Based on what we saw in scatter plots of the data, I believe our algorithms will perform quite well on the dataset, but not as well as with the standard dataset. Creating a new dataset (and naming it diabetes_noninvasive.arff) was a way to test our own assumptions on the onset of diabetes, namely that the risk increases with obesity and older age. In a similar fashion, I was able to remove attributes using Weka Explorer, and then analyze algorithm performance using Weka Experimenter. The results are shown below:
Through all metrics, as predicted, the noninvasive dataset did not provide very accurate results. We find similar trends as we did in the earlier analysis, namely that LogisticRegression still performs most accurately.
Our results for the noninvasive test are actually comparable to those of the standard dataset. We may find that this fall in accuracy can be costly in the long run, but we could probably use this test as a precursor to an official diabetes mellitus test. With today’s technology, a noninvasive test can be performed online to predict the onset of diabetes — given we are okay with a bit more error — and can then suggest to a patient if further testing is necessary.
In this study, we compared the performance of various algorithms and found that Logistic Regression performed well on the standard, unaltered dataset.
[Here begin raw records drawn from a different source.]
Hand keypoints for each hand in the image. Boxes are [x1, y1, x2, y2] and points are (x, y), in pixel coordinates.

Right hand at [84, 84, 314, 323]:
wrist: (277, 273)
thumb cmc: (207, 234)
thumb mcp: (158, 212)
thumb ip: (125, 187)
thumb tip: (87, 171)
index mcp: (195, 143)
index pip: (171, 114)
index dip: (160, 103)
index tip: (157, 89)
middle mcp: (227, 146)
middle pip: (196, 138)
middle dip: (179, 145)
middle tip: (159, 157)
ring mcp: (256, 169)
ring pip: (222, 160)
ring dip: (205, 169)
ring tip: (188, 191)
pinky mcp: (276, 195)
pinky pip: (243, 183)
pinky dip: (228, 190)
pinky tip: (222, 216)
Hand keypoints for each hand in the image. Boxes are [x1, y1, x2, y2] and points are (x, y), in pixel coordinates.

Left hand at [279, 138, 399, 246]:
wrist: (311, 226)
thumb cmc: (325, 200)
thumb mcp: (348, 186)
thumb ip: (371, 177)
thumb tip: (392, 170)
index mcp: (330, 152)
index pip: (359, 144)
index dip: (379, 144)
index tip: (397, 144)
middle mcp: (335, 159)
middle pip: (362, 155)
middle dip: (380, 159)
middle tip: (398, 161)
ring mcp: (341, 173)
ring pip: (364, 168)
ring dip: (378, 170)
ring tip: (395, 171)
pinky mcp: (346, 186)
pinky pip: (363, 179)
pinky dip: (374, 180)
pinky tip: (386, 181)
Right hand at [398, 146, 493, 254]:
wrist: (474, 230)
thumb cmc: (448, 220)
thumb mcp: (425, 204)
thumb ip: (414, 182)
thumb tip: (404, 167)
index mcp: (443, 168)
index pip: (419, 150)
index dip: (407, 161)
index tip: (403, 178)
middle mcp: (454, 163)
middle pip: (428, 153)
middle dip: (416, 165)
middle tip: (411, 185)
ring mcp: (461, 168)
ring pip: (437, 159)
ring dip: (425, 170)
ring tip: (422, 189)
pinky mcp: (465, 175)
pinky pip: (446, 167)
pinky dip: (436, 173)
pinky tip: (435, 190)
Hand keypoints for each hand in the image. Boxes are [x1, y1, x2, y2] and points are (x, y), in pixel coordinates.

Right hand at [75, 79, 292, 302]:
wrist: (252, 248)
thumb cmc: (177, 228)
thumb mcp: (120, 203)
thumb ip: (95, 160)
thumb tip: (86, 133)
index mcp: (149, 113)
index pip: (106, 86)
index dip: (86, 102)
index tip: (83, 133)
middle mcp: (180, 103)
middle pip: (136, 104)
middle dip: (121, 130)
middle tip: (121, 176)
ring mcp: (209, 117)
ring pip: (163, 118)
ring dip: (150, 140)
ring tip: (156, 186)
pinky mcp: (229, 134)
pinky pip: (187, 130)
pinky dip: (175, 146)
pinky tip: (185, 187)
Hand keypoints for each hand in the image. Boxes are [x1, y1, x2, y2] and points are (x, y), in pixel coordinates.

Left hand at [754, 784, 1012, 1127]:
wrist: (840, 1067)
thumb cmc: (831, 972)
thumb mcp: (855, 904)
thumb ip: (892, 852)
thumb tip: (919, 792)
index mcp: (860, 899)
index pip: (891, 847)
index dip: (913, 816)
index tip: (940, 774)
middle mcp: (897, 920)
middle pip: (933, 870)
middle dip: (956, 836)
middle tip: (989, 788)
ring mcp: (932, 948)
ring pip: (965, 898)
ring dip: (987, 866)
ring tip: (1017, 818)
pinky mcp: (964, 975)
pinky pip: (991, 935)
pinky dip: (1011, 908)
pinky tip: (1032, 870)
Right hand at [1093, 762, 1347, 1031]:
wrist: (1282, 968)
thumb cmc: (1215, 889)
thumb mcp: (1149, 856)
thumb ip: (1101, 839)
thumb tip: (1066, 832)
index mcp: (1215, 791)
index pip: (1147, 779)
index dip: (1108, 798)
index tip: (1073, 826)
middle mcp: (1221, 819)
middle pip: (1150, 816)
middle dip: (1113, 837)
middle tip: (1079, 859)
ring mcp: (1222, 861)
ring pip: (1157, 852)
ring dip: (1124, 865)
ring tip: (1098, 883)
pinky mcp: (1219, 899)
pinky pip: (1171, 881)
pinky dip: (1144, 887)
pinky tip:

We tried to understand how different altered datasets affected our results.
Moreover, we paid close attention to LogisticRegression, and analyzed its performance throughout various metrics. The work here gave me a better understanding of machine learning applications in medical diagnosis. This was also an important lesson on data transforms and algorithm analysis.
It is somewhat unfortunate that many medical datasets are small (this may be due to patient confidentiality), since a larger dataset would give us more flexibility and robustness in analysis. However, I strongly believe that this study is a good start for building methods that help diagnose patients, and bridge the gap between doctors and large datasets.